Spain's bond market ignores the downgrade
Standard & Poor's downgrade of Spain's long-term credit rating was met with a collective yawn by investors. History shows that the lack of reaction should have been expected.
On Friday, S&P downgraded Spain from AA- to A with a negative outlook, due to the deepening of the eurozone crisis, with S&P noting that the move "reflects our opinion on the impact of deepening political, financial and monetary problems within the euro zone, with which Spain is closely integrated."
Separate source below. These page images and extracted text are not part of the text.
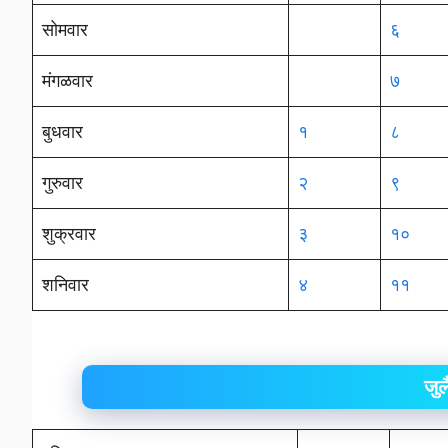
सोमवार
६
मंगळवार
७
बुधवार
१
८
गुरुवार
२
९
शुक्रवार
३
१०
शनिवार
४
११
जु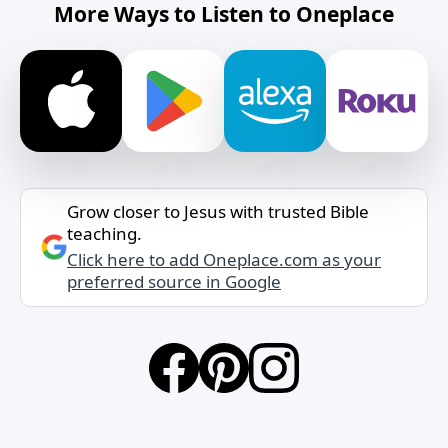
More Ways to Listen to Oneplace
Grow closer to Jesus with trusted Bible
teaching.
Click here to add Oneplace.com as your
preferred source in Google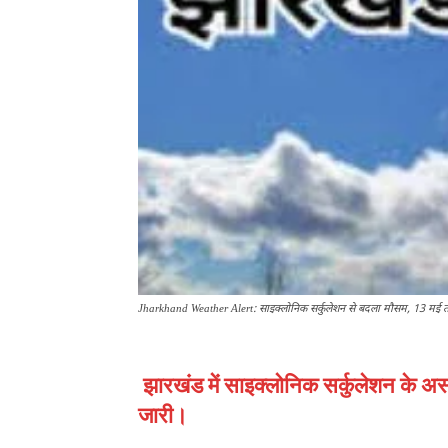
Jharkhand Weather Alert: साइक्लोनिक सर्कुलेशन से बदला मौसम, 13 मई 
झारखंड में साइक्लोनिक सर्कुलेशन के अ
जारी।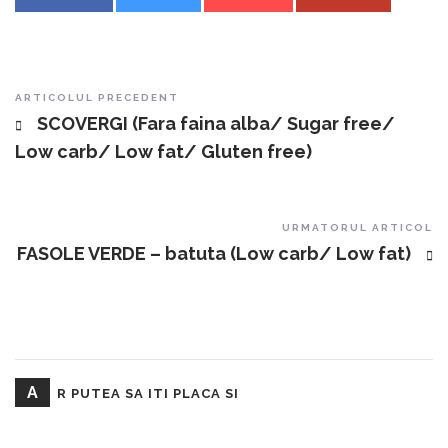
Post navigation
ARTICOLUL PRECEDENT
SCOVERGI (Fara faina alba/ Sugar free/
Low carb/ Low fat/ Gluten free)
URMATORUL ARTICOL
FASOLE VERDE – batuta (Low carb/ Low fat)
A
R PUTEA SA ITI PLACA SI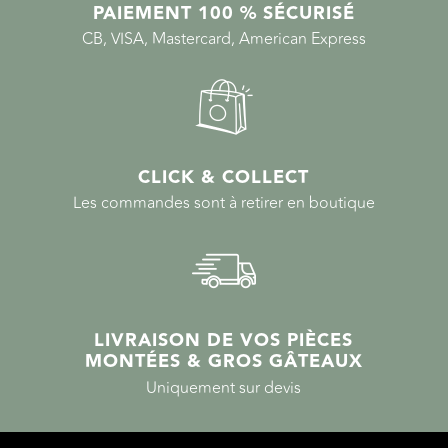
PAIEMENT 100 % SÉCURISÉ
CB, VISA, Mastercard, American Express
CLICK & COLLECT
Les commandes sont à retirer en boutique
LIVRAISON DE VOS PIÈCES
MONTÉES & GROS GÂTEAUX
Uniquement sur devis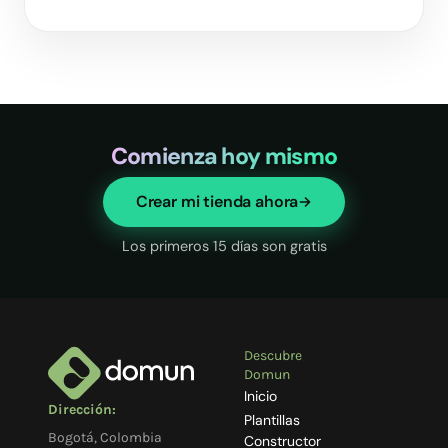
Comienza hoy mismo
Crear mi tienda ahora
Los primeros 15 días son gratis
Descubre
Domun
Inicio
Dirección:
Plantillas
Bogotá, Colombia
Constructor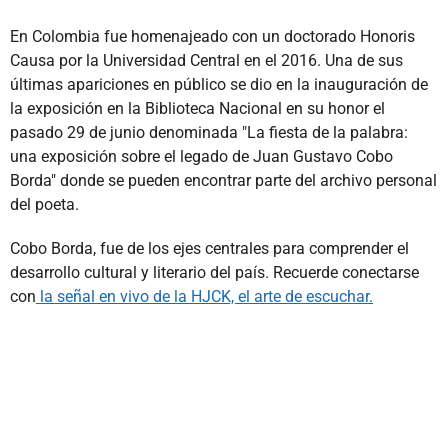
En Colombia fue homenajeado con un doctorado Honoris
Causa por la Universidad Central en el 2016. Una de sus
últimas apariciones en público se dio en la inauguración de
la exposición en la Biblioteca Nacional en su honor el
pasado 29 de junio denominada "La fiesta de la palabra:
una exposición sobre el legado de Juan Gustavo Cobo
Borda" donde se pueden encontrar parte del archivo personal
del poeta.
Cobo Borda, fue de los ejes centrales para comprender el
desarrollo cultural y literario del país. Recuerde conectarse
con
la señal en vivo de la HJCK, el arte de escuchar.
I'm sure most investors expected the downgrade of Spain's sovereign debt to cause Spanish debt yields to rise and European stocks in general to fall. Yet, on Tuesday, Spain's Treasury successfully raised 4.9 billion euros ($6.2 billion) from its auction of 12-month and 18-month bonds with yields of just 2.15 percent and 2.49 percent, respectively, the lowest since October 2010. The same bills fetched borrowing costs of 4.09 percent and 4.25 percent in December, and yields have fallen in four straight auctions. And despite the downgrades, both European and U.S. stocks rallied early in the week.
Perhaps S&P's ratings don't matter. Or perhaps the markets believe the eurozone quagmire is fixed. Or perhaps the market had already built worse assumptions into prices. Perhaps the fact that the European Central Bank is now providing three-year loans to member banks at 1 percent, as long as they use the funds to purchase EU debt in the auctions, has successfully addressed the market's concerns about bank liquidity. There's no way to know exactly why the markets rallied. However, there are important lessons for investors.
First, it's totally irrelevant to market prices whether news is good or bad. All that matters is whether the news was better or worse than already expected. What's expected is already built into current prices.
Second, when the news is bad, investors should anticipate that governments and central banks will address the problem. And the worse the crisis, the more likely they'll act with a sense of urgency, and the scale of the actions will be proportional to the problem. One would think that the Federal Reserve's actions over the past few years would have taught investors that lesson. What we don't know, of course, is whether the actions will be successful.
Investors who panic and sell in reaction to bad news tend to remain in a vicious cycle of allowing fear to cause them to sell low (when expected returns are high), then waiting for the "all clear signal" to buy (when valuations are higher and expected returns are lower). Buying high and selling low isn't a prescription for investment success.
The best way to avoid this problem is to have a well-developed plan and stick to it, rebalancing along the way. Doing so causes you to buy low (after periods of relatively poor performance) and sell high (after periods of relatively strong performance). Buying low and selling high is surely a better strategy than the reverse.